Since the footage is only structured by the videographer's tour of duty and what he could steal of his own and other videographers' work when his tour ended, deconstructing it ("unpacking" is the current buzzword) would do more harm than good. Although you might think that deconstruction would lighten the load a film or video carries, the opposite is true. Deconstruction lays on a heavy burden of significance that a little video like Combat Obscura would never bear up under. We should settle for describing it if we can. What we need is something to compare it to.
But it's not that easy to say what Combat Obscura is like. Is it a Marine videographer's journey from youth to manhood? A coming of age story, a personal odyssey as Lagoze claims? We would have to take his word for that. There is no evidence of growth in the video itself. Even the fact that the videography seems to improve over time might be explained by the fact that Lagoze didn't shoot those segments. Is it a "home movie" then? It seems too intentional for that. And the aim is negative. Most of us don't shoot video of our friends and family to embarrass them. There is an urban myth that demonstrators spat on soldiers and Marines returning from Vietnam. That never happened. But Lagoze appears to have something like that in mind. "Stop looking at these kids as heroes," he told Stars and Stripes during a phone interview before the video's release.

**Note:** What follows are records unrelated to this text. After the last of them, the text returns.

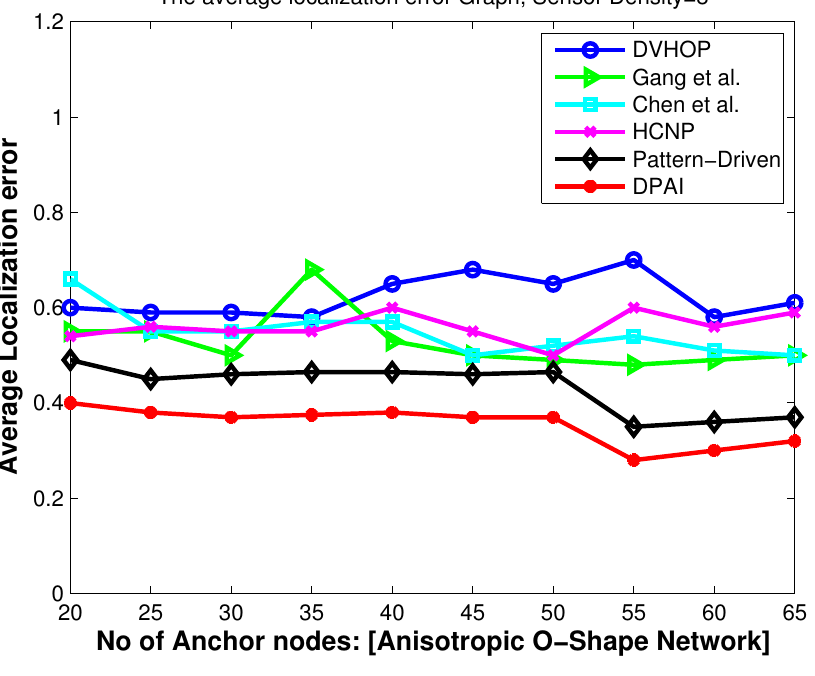
Figure 6. Location error vs . number of anchor nodes.(O-shape network).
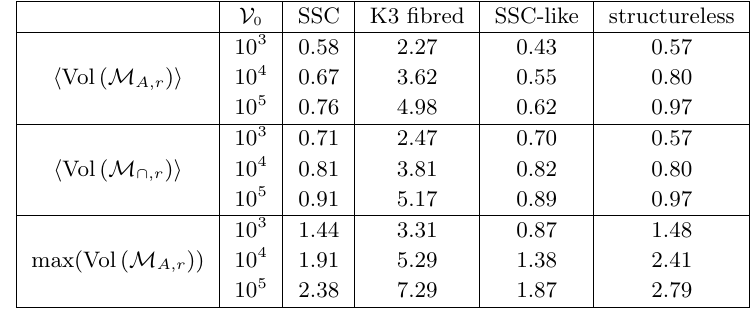
Table 3 . Average volume in units of M p of the two di(cid:11)erent approximations M A;r and M \ ;r of the reduced moduli space of LVS vacua with h 1 ; 1 = 3. We also show the maximal value of the size of the reduced moduli space M A;r obtained from the ambient Mori cone M A .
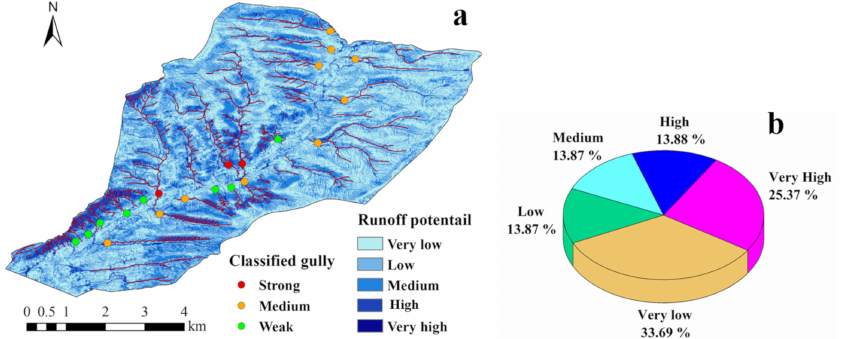
Figure 4. Runo ff potential and gullies (strong, medium and weak) location. ( a ) runo ff potential map; ( b ) percentage of area covered by di ff erent runo ff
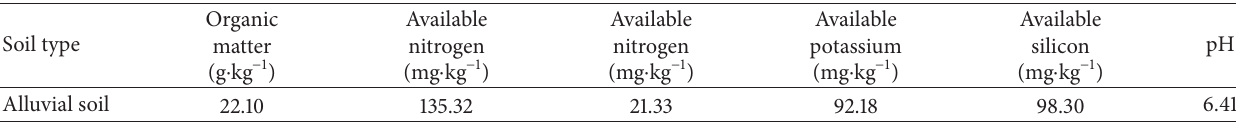
Table 1: Basic properties of studied soils.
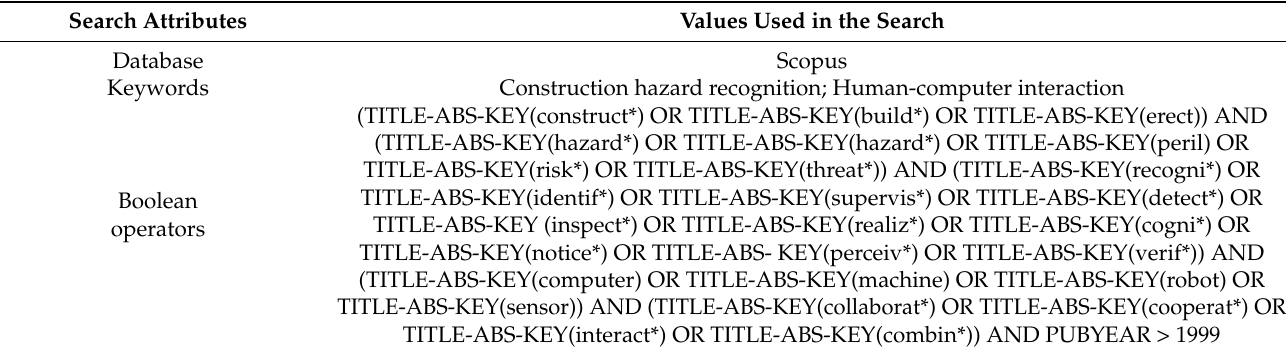
Table 1. An example of paper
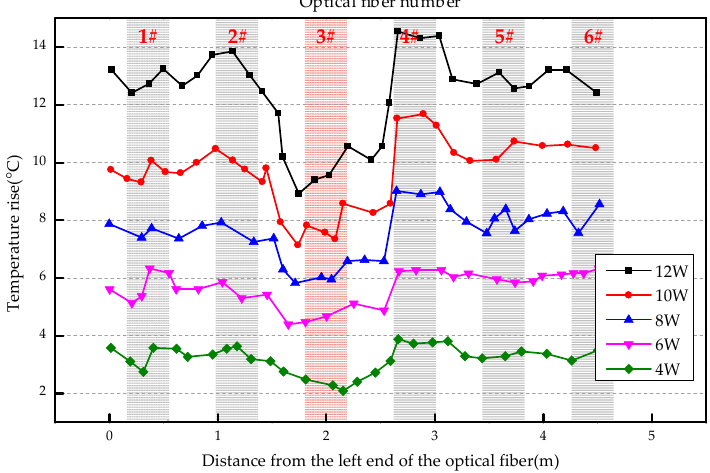
Figure 12. Temperature increase curve of seepage flow velocity at 250 mm/h.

As a "war film" Combat Obscura begs to be compared to Restrepo. Lagoze actually told The Daily Beast that he thought he was up to something "Restrepoesque" when he was on assignment in Afghanistan. If he was, he failed to pull it off. Unlike Combat Obscura, Restrepo has a focal point. We know where we are, when we are and why we are there. Operation Rock Avalanche, a long battle at the climax of Restrepo, fixes the action of that film in time and space. Nothing in Combat Obscura even comes close. The creators of Combat Obscura ask us to buy the idea that narrative and structure are unnecessary to film and video, even undesirable, but Lagoze and Oscilloscope Labs haven't closed that sale with me.
What Combat Obscura is most like is the information leaks that WikiLeaks dumps into the blogosphere now and then for the media to amplify. And in a world where journalism professors call leaks the lifeblood of journalism, that may be the future of streaming video. If that's the case, distributors like Oscilloscope Labs should give up the idea that the leaks have to be feature length and bundle short videos like tranches of sub-prime mortgages or collections of lipsticks. And beyond that, maybe the way of the future is to cut out middle men like WikiLeaks and Oscilloscope Labs and stream video from drones, satellites, surveillance cameras and videographers like Miles Lagoze in real time to pump a constant intravenous fix of unfiltered experience directly into our bruised and swollen brains.